I also read this interesting article that the Globe and Mail had written just last week about how, with losing Bo Xilai, Canada’s lost this vital ally. Do you think that really accurately reflects Canada’s relationship with Bo?

[David Kilgour, Former Canadian MP, Secretary of State Asia-Pacific]:
No, it certainly doesn’t. The world has lost another scoundrel is what’s happened with Bo Xilai. And the person who wrote that article writes constant nonsense about China, Campbell Clark is his name, and he never listens to people who have a better knowledge of China and have a high regard for the people of China, he listens to people like Bo Xilai.

When Bo Xilai came to Ottawa in 2007, for example, I remember looking at Google afterwards for the news stories, I think there were about 25. And about 22 of them were about the Falun Gong community trying to serve him with legal documents to sue him. So basically, about two stories were about his trade mission to Ottawa.

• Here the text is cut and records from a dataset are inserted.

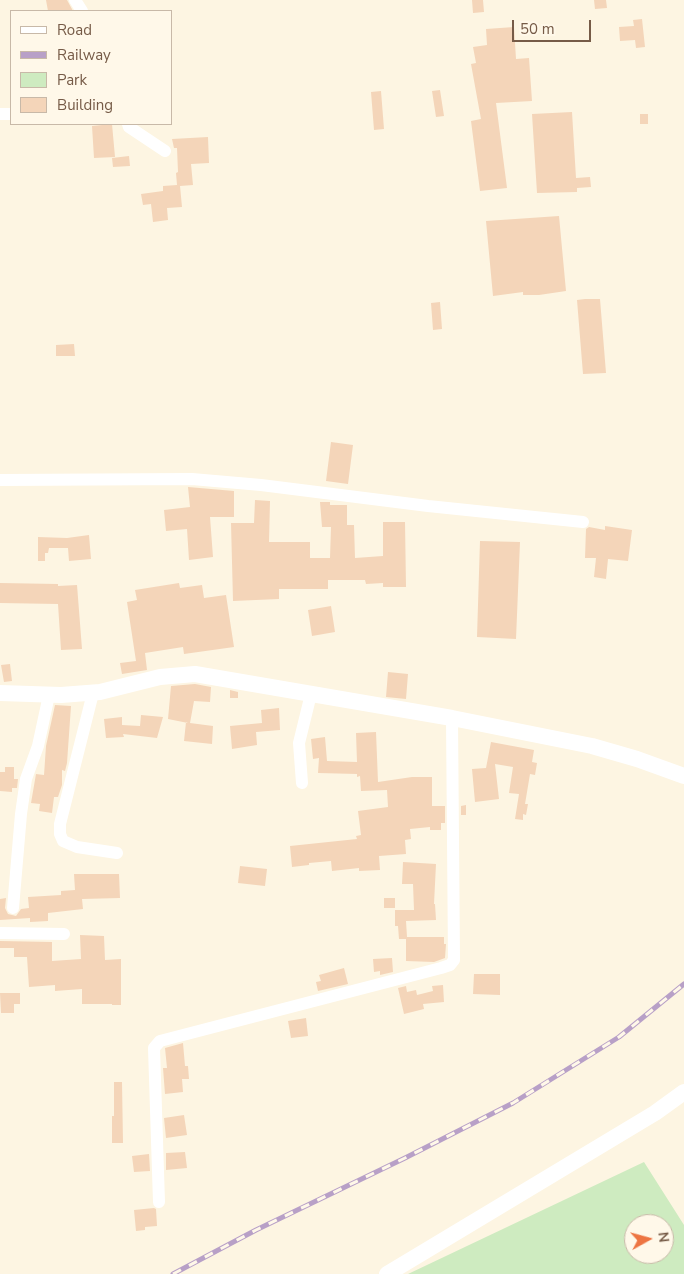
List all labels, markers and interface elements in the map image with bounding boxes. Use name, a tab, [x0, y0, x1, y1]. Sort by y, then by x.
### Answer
legend	[10, 10, 172, 125]
scale bar	[514, 10, 593, 42]
text: 50 m	[520, 19, 555, 39]
text: Road	[57, 20, 92, 40]
text: Railway	[57, 45, 111, 65]
text: Park	[57, 70, 87, 90]
text: Building	[57, 95, 113, 115]
north arrow	[624, 1214, 674, 1264]
text: N	[653, 1231, 673, 1244]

And our trade minister at the time, David Emerson, was just falling all over himself to say things about, what a nice person Bo Xilai is. Well, I hope David Emerson is having trouble sleeping these days, and everyone else who’s been trying to sell Bo Xilai to Canadians is having trouble sleeping, because they’ve shown the whole 34 million of us in Canada that they know nothing about China, that they know nothing about Bo Xilai. But for me, it’s a very good thing for China that the government has finally gotten rid of this terrible, terrible man.

[Shelley Zhang, NTD News]:
Would you venture to predict how the Canadian government is going to deal with this situation?

[David Kilgour, Former Canadian MP, Secretary of State Asia-Pacific]:
Well, I mean, they have no choice. Bo Xilai is gone. Their great friend who, as you said a minute ago, the paper said he always had time for Canadians, is now gone. Well, thank goodness he’s gone. And anybody who thinks they want him back should be seeing their local psychiatrist as far as I’m concerned.